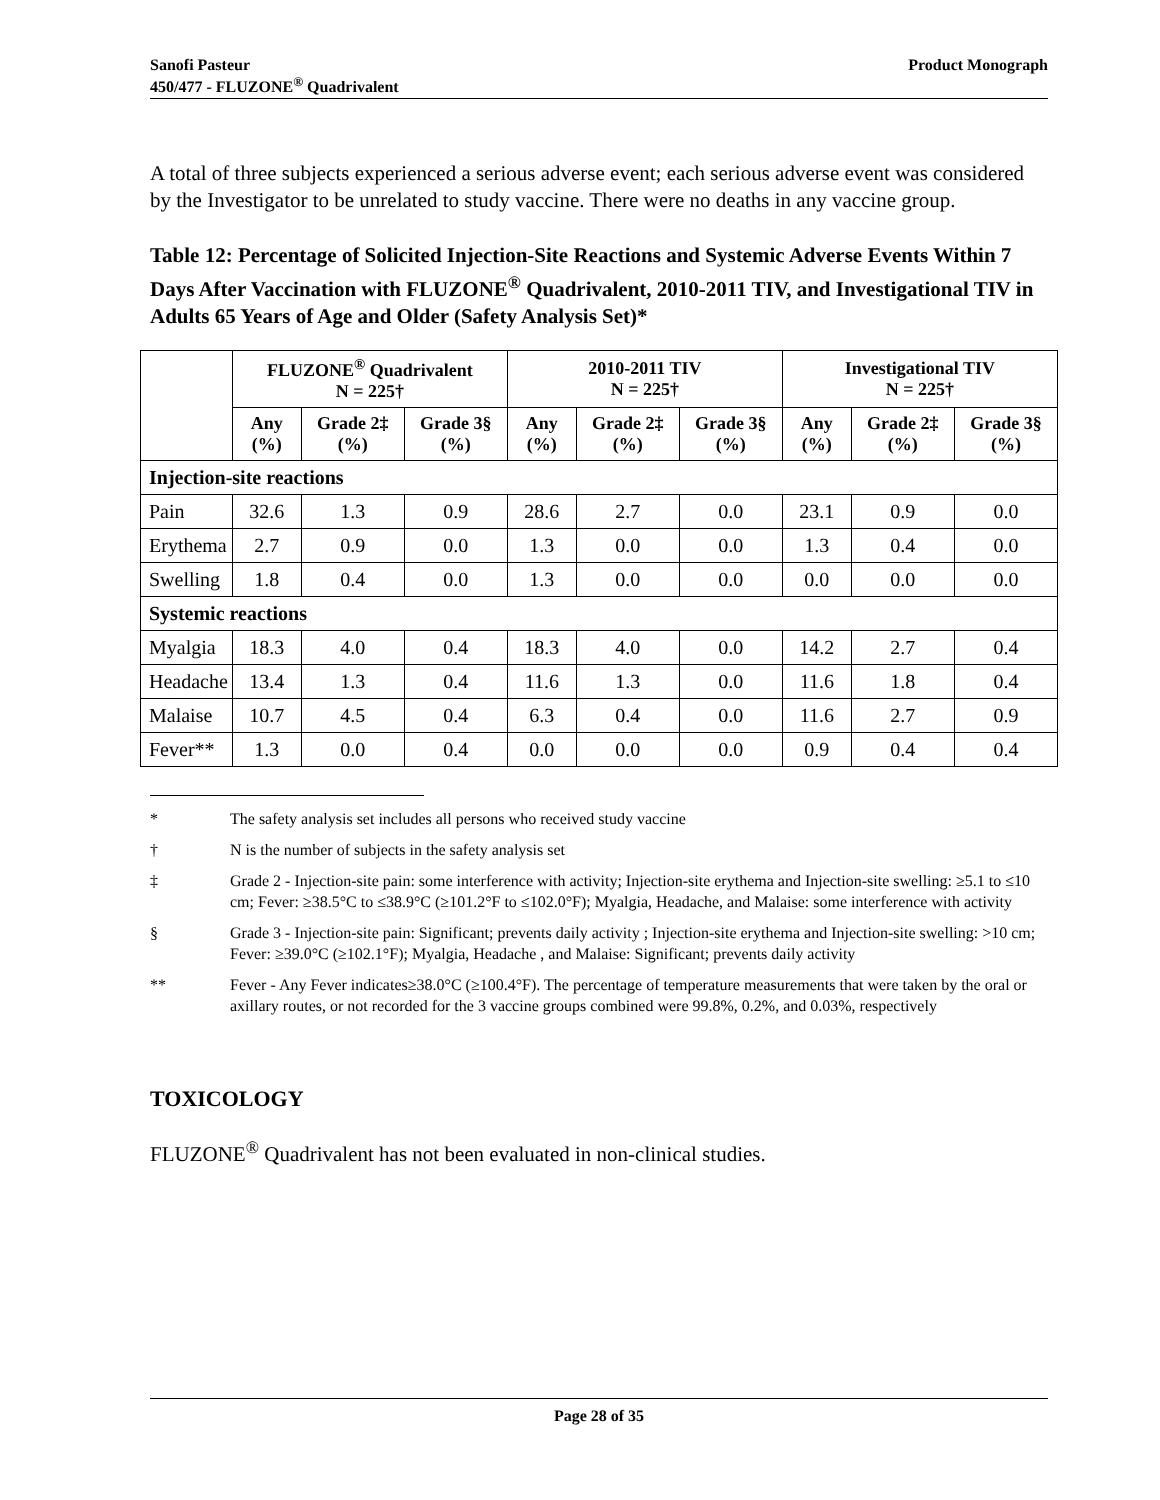Product Monograph Sanofi Pasteur
450/477 - FLUZONE<sup>®</sup> Quadrivalent
A total of three subjects experienced a serious adverse event; each serious adverse event was considered by the Investigator to be unrelated to study vaccine. There were no deaths in any vaccine group.
Table 12: Percentage of Solicited Injection-Site Reactions and Systemic Adverse Events Within 7 Days After Vaccination with FLUZONE<sup>®</sup> Quadrivalent, 2010-2011 TIV, and Investigational TIV in Adults 65 Years of Age and Older (Safety Analysis Set)*
| | FLUZONE<sup>®</sup> Quadrivalent N = 225† | | | 2010-2011 TIV N = 225† | | | Investigational TIV N = 225† | | |
| --- | --- | --- | --- | --- | --- | --- | --- | --- | --- |
| | Any (%) | Grade 2‡ (%) | Grade 3§ (%) | Any (%) | Grade 2‡ (%) | Grade 3§ (%) | Any (%) | Grade 2‡ (%) | Grade 3§ (%) |
| Injection-site reactions | | | | | | | | | |
| Pain | 32.6 | 1.3 | 0.9 | 28.6 | 2.7 | 0.0 | 23.1 | 0.9 | 0.0 |
| Erythema | 2.7 | 0.9 | 0.0 | 1.3 | 0.0 | 0.0 | 1.3 | 0.4 | 0.0 |
| Swelling | 1.8 | 0.4 | 0.0 | 1.3 | 0.0 | 0.0 | 0.0 | 0.0 | 0.0 |
| Systemic reactions | | | | | | | | | |
| Myalgia | 18.3 | 4.0 | 0.4 | 18.3 | 4.0 | 0.0 | 14.2 | 2.7 | 0.4 |
| Headache | 13.4 | 1.3 | 0.4 | 11.6 | 1.3 | 0.0 | 11.6 | 1.8 | 0.4 |
| Malaise | 10.7 | 4.5 | 0.4 | 6.3 | 0.4 | 0.0 | 11.6 | 2.7 | 0.9 |
| Fever** | 1.3 | 0.0 | 0.4 | 0.0 | 0.0 | 0.0 | 0.9 | 0.4 | 0.4 |
* The safety analysis set includes all persons who received study vaccine
† N is the number of subjects in the safety analysis set
‡ Grade 2 - Injection-site pain: some interference with activity; Injection-site erythema and Injection-site swelling: ≥5.1 to ≤10 cm; Fever: ≥38.5°C to ≤38.9°C (≥101.2°F to ≤102.0°F); Myalgia, Headache, and Malaise: some interference with activity
§ Grade 3 - Injection-site pain: Significant; prevents daily activity ; Injection-site erythema and Injection-site swelling: >10 cm; Fever: ≥39.0°C (≥102.1°F); Myalgia, Headache , and Malaise: Significant; prevents daily activity
** Fever - Any Fever indicates≥38.0°C (≥100.4°F). The percentage of temperature measurements that were taken by the oral or axillary routes, or not recorded for the 3 vaccine groups combined were 99.8%, 0.2%, and 0.03%, respectively
TOXICOLOGY
FLUZONE<sup>®</sup> Quadrivalent has not been evaluated in non-clinical studies.
Page 28 of 35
+ + +
■ **Work required**: From the entries above, write out every line without a single change, skipping the images.

■ **The answer**:
Product Monograph Sanofi Pasteur
450/477 - FLUZONE<sup>®</sup> Quadrivalent
A total of three subjects experienced a serious adverse event; each serious adverse event was considered by the Investigator to be unrelated to study vaccine. There were no deaths in any vaccine group.
Table 12: Percentage of Solicited Injection-Site Reactions and Systemic Adverse Events Within 7 Days After Vaccination with FLUZONE<sup>®</sup> Quadrivalent, 2010-2011 TIV, and Investigational TIV in Adults 65 Years of Age and Older (Safety Analysis Set)*
| | FLUZONE<sup>®</sup> Quadrivalent N = 225† | | | 2010-2011 TIV N = 225† | | | Investigational TIV N = 225† | | |
| --- | --- | --- | --- | --- | --- | --- | --- | --- | --- |
| | Any (%) | Grade 2‡ (%) | Grade 3§ (%) | Any (%) | Grade 2‡ (%) | Grade 3§ (%) | Any (%) | Grade 2‡ (%) | Grade 3§ (%) |
| Injection-site reactions | | | | | | | | | |
| Pain | 32.6 | 1.3 | 0.9 | 28.6 | 2.7 | 0.0 | 23.1 | 0.9 | 0.0 |
| Erythema | 2.7 | 0.9 | 0.0 | 1.3 | 0.0 | 0.0 | 1.3 | 0.4 | 0.0 |
| Swelling | 1.8 | 0.4 | 0.0 | 1.3 | 0.0 | 0.0 | 0.0 | 0.0 | 0.0 |
| Systemic reactions | | | | | | | | | |
| Myalgia | 18.3 | 4.0 | 0.4 | 18.3 | 4.0 | 0.0 | 14.2 | 2.7 | 0.4 |
| Headache | 13.4 | 1.3 | 0.4 | 11.6 | 1.3 | 0.0 | 11.6 | 1.8 | 0.4 |
| Malaise | 10.7 | 4.5 | 0.4 | 6.3 | 0.4 | 0.0 | 11.6 | 2.7 | 0.9 |
| Fever** | 1.3 | 0.0 | 0.4 | 0.0 | 0.0 | 0.0 | 0.9 | 0.4 | 0.4 |
* The safety analysis set includes all persons who received study vaccine
† N is the number of subjects in the safety analysis set
‡ Grade 2 - Injection-site pain: some interference with activity; Injection-site erythema and Injection-site swelling: ≥5.1 to ≤10 cm; Fever: ≥38.5°C to ≤38.9°C (≥101.2°F to ≤102.0°F); Myalgia, Headache, and Malaise: some interference with activity
§ Grade 3 - Injection-site pain: Significant; prevents daily activity ; Injection-site erythema and Injection-site swelling: >10 cm; Fever: ≥39.0°C (≥102.1°F); Myalgia, Headache , and Malaise: Significant; prevents daily activity
** Fever - Any Fever indicates≥38.0°C (≥100.4°F). The percentage of temperature measurements that were taken by the oral or axillary routes, or not recorded for the 3 vaccine groups combined were 99.8%, 0.2%, and 0.03%, respectively
TOXICOLOGY
FLUZONE<sup>®</sup> Quadrivalent has not been evaluated in non-clinical studies.
Page 28 of 35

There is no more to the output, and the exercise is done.